満足度★★★★★
鑑賞日2017/06/10 (土) 14:00
目の前には木のベンチがひとつとその上に、蝋燭を灯した銀の燭台がひとつ置かれている。
ヴィリエ・ド・リランダの『ヴェラ』が原作の『櫟の館』は、サンジェルマン通りの櫟(いちい)の樹に囲まれた館に亡き妻ヴェラの亡霊と共に暮らすダトル伯爵の狂気の日々を描いた作品。
美しい貴婦人ヴェラと運命的な出会いをしたダトル伯爵の恋を超越し、過ぎた愛は狂愛と化し、烈し過ぎた愛は、ヴェラを妻とし何者をも寄せ付けず、下僕1人と妻のヴェラと3人だけで寂寥に閉ざされたダトル伯爵の城に住み、尽きることのない狂愛の宴の中、妻ヴェラが亡くなり、ヴェラの死を否定し続けたダトル伯爵は、ヴェラの亡霊と対話する日々を過ごす。
最初はヴェラの亡霊が見えなかった下僕もやがて伯爵と同じような幻影を見るようになり、幻影のヴェラが空間を超越して世界に再現出するその刹那、ダトル伯爵は遂に妻の死を認め、その時、一瞬のうちにこれまでの幻想が儚い夢と消え、絶望の中、悲嘆に暮れる伯爵は、偶然床に落ちた墓の鍵を見て、高貴な微笑を浮かべて物語としては終幕する。
終幕はするのだが、ダトル伯爵の命も人生もこの先まだ続く。狂おしい程に愛した者を喪い、拒否し続けた末にその死を認め、愛する者の亡霊さえ見失った時に、絶望したダトル伯爵の末路には何が待っているのだろうかとその事をずっと考え続けている。
愛する者と永遠の別れをした者は、果たしてどの様な念い(おもい)に囚われるのだろうか?
私にも、15歳の時、最愛な人との永遠の別れがあった。
それは、恋人でも伴侶でもなく、母との別れではあるが、15歳の私には死によって分かたれたその時、半身を全て捥がれた様な、半身が空ろになって、感情も思考痛みも何も感じない、機能停止したような感覚に陥った。
母との別れですらそれ程の悲しみと衝撃を伴うものならば、狂愛する者との別れであれば、それは尚のこと痛ましく、どれ程の悲しみと苦しみと痛みを伴い、どれ程の喪失感と虚無感に苛まれ、蝕まれてゆくことだろう。
それは、幻影を視せ、他者からは見えない愛の狂気の淵へと遺されて行く者を誘いなかったろうか。

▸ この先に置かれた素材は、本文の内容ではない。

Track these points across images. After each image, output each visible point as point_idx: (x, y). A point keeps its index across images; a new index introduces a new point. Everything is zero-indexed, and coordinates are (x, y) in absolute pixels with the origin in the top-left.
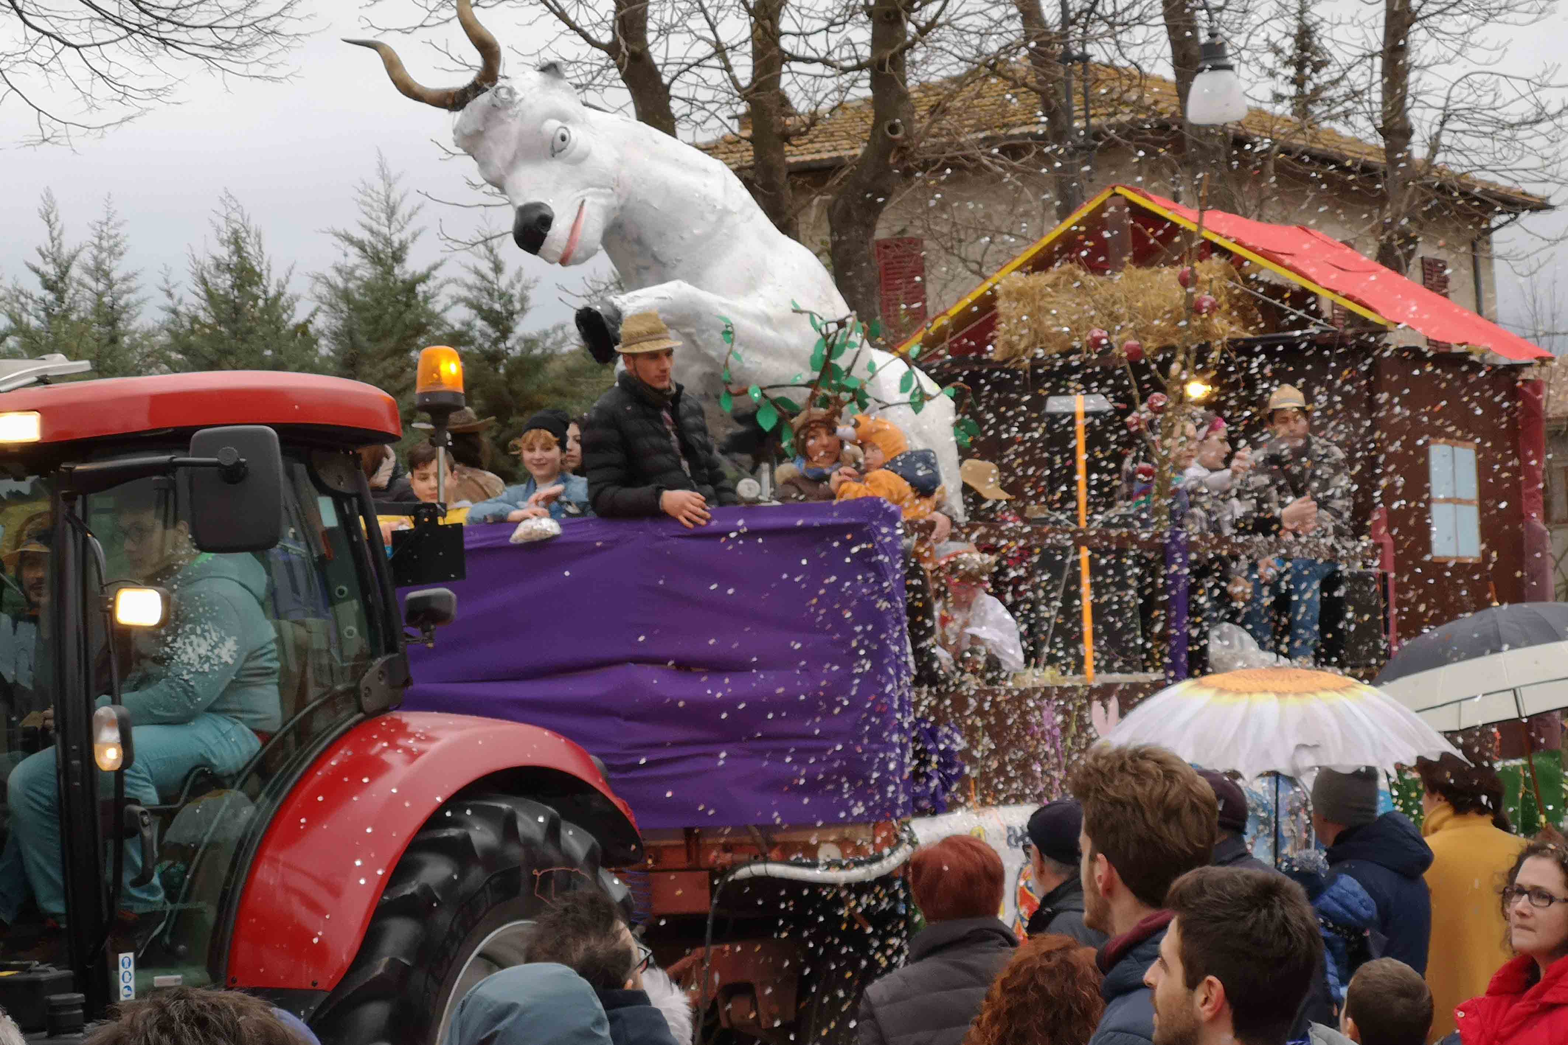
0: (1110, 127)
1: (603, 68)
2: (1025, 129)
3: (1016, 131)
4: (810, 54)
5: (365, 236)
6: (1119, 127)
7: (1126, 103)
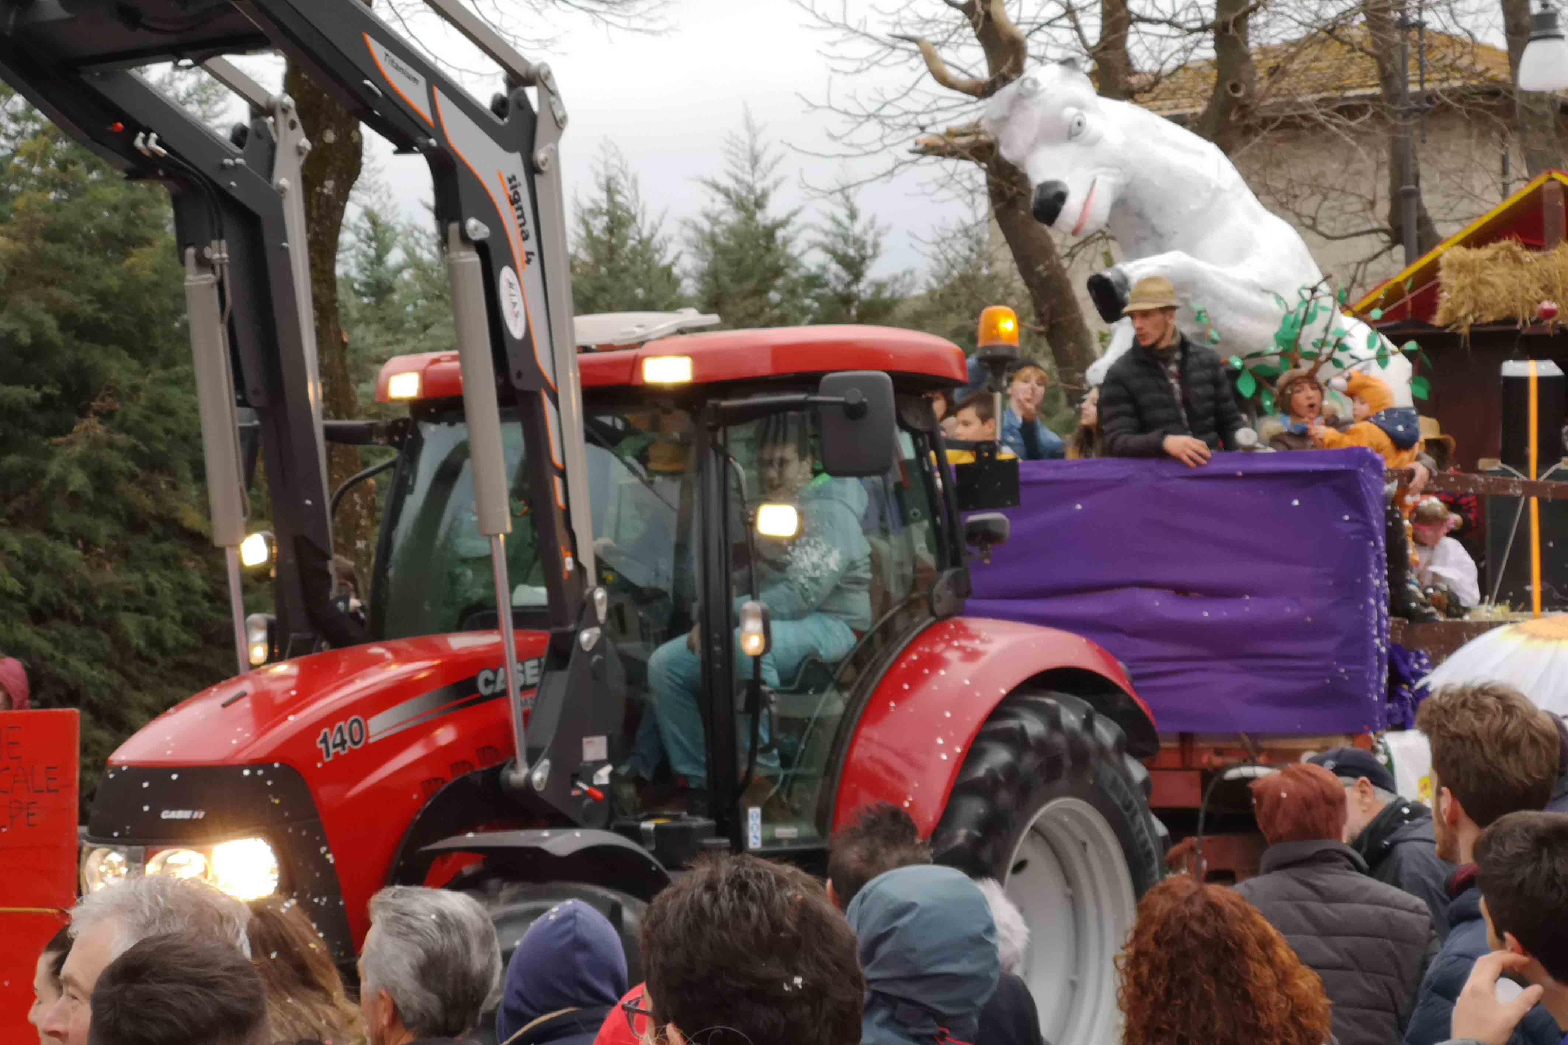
0: (1442, 91)
1: (958, 27)
2: (1359, 92)
3: (1350, 93)
4: (1156, 15)
5: (730, 183)
6: (1451, 92)
7: (1459, 70)
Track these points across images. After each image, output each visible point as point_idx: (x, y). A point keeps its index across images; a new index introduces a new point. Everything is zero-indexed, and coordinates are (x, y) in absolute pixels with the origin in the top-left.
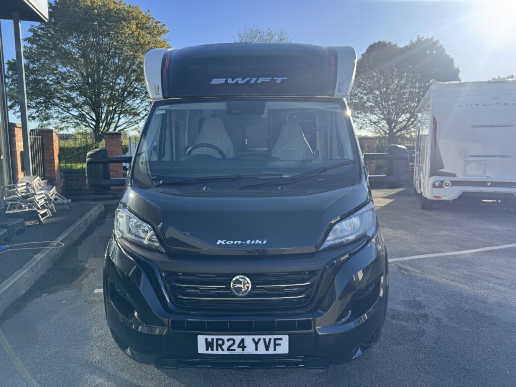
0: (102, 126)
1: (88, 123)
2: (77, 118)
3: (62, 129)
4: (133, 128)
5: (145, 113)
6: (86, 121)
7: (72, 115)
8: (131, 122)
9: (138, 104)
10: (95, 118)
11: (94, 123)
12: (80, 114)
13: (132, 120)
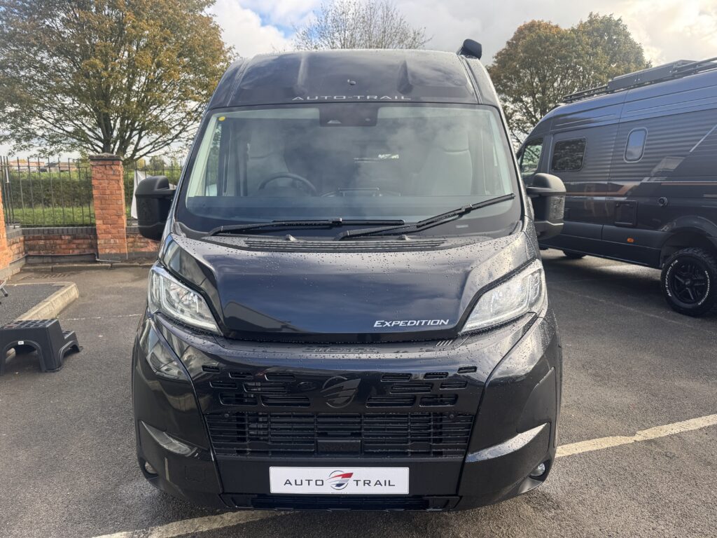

墓の鍵を拾ったダトル伯爵は、その鍵でヴェラの墓に入り、閉じ篭ったまま妻の棺の横で枯らすように自分の命を終えさせて行ったのか、妻との記憶を反芻させながら、自然な死が自らに訪れるまで、死んだように生き続けたのか。
どちらにしても、ヴェラへの狂愛は死ぬ事はなく、寧ろ熱のない蒼い焔のように、ダトル伯爵の中で燃え続け、焼き尽くしてしまったのではないかと思えてならない。
朝霞ルイさんの指先の動き、眼差しの色の、目線の動き、仕草のひとつひとつに、ダトル伯爵のヴェラへの狂おしく烈しい愛と、ヴェラを喪った悲しみと痛み、絶望と苦しみが膚を刺し、胸を軋ませる切なさと寂寥として滲み通って来た。
神剣れいさんのヴェラは、儚く美しく、伏せた睫毛の先、物言わぬ唇の代わりに、その眼差しとダトル伯爵へと伸ばした指先、ダトル伯爵を見つめる瞳の表情と、身ごなしの全てで夫への静かで深い愛を伝えていた。
真横から聴こえる、髑髏海月さんの静かで、夜を震わす露のような美しい声で空に紡がれて行く、ギターの弾き語りの音楽が幻想的で悲しく美しく、荘厳なひとつの愛の物語を彩っていた。
幻想と幻影が手を取り合い、睦み合い、混ざり合い、融け合って言葉となり唇から零れ落ち、美しい渾沌となって紡れた物語は、40分弱とは思えない、2時間の舞台を観たような濃厚で濃密で素敵な舞台だった。